People convicted of attacking police officers, firefighters or other law enforcement agents would face new penalties — including an additional six months in jail — under a measure that cleared a key city panel Monday.
The measure, backed by 18 members of the City Council, won the unanimous endorsement of the City Council’s Public Safety committee and heads to the full City Council on Wednesday for a final vote.
The measure, introduced less than two weeks ago, is designed to protect to police officers, firefighters, paramedics and anyone charged with responding to an emergency, according to the proposal.

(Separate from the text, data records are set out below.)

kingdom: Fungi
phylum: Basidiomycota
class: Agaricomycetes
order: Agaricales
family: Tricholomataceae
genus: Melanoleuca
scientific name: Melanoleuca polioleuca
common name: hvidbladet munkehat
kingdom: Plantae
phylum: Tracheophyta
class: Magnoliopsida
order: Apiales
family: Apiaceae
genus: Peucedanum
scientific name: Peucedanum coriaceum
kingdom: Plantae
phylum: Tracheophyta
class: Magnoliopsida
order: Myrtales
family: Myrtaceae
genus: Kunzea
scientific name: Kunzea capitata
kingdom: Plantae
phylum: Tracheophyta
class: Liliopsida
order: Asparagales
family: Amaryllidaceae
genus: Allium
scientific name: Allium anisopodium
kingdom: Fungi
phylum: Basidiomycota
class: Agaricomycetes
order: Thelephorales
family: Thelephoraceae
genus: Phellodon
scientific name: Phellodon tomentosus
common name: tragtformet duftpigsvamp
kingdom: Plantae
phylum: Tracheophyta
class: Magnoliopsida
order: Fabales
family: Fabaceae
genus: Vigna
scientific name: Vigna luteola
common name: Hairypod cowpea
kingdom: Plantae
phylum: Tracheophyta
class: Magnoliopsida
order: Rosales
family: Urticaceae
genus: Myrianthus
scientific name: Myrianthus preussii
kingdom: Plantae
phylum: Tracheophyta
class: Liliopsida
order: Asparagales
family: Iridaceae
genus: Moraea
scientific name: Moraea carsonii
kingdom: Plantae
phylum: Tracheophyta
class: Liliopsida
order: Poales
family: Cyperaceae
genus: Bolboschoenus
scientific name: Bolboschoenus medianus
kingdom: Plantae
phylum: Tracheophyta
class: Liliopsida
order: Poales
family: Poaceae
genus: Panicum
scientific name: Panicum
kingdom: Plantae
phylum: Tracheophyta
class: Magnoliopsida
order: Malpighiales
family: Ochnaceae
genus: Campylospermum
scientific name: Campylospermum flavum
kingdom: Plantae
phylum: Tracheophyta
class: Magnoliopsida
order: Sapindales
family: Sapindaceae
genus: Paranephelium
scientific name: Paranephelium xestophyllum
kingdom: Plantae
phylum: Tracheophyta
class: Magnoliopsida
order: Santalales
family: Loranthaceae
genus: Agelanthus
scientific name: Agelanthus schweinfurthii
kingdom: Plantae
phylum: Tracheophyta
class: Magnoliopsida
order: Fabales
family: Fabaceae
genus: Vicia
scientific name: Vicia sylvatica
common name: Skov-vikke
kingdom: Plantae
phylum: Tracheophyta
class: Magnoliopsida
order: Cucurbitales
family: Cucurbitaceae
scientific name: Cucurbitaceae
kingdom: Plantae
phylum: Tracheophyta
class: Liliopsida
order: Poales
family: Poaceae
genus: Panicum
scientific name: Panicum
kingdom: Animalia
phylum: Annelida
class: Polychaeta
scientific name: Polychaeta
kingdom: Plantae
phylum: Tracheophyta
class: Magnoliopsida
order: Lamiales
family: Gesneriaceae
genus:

If approved by the City Council, those convicted of assaulting an emergency responder could face a maximum fine of $1,000 or six months in jail, according to the proposal.
The vote on the measure is scheduled for less than a month before Election Day.
Ald. Matt O’Shea (19th Ward), who faces two opponents in his bid for reelection, said he authored the proposal after a spate of attacks on paramedics and emergency medical technicians.
“If we don't do something, my concern is we're going to see situations where the fire department is afraid to go into a scene to render aid,” O’Shea said.
The proposal is also backed by the union that represents rank-and-file Chicago Fire Fighters Union Local 2.
Those who assault law enforcement personnel already face tougher penalties than those who assault others. Convictions carry a mandatory minimum prison sentence of four years, with a maximum of 15 years, as well as fines of up to $25,000.
Mayor Lori Lightfoot, who has not taken a public position on the measure, often speaks of her outrage at seeing police officers surrounding the statue of Christopher Columbus in Grant Park being pelted with rocks, frozen water bottles, fireworks and other items by protestors demanding its removal.
Lightfoot speaks less often of the Chicago police officer who struck an 18-year-old protestor as she filmed an arrest, knocking out one of her front teeth. The officer resigned from the department after the Civilian Office of Police Accountability recommended he be terminated because of the “brutality” of his actions and his “attempt to falsely justify his actions” in an official report.
In 2017, a measure introduced by indicted Ald. Ed Burke (14th Ward) proposed categorizing any attacks on police officers as hate crimes. That measure never received a vote.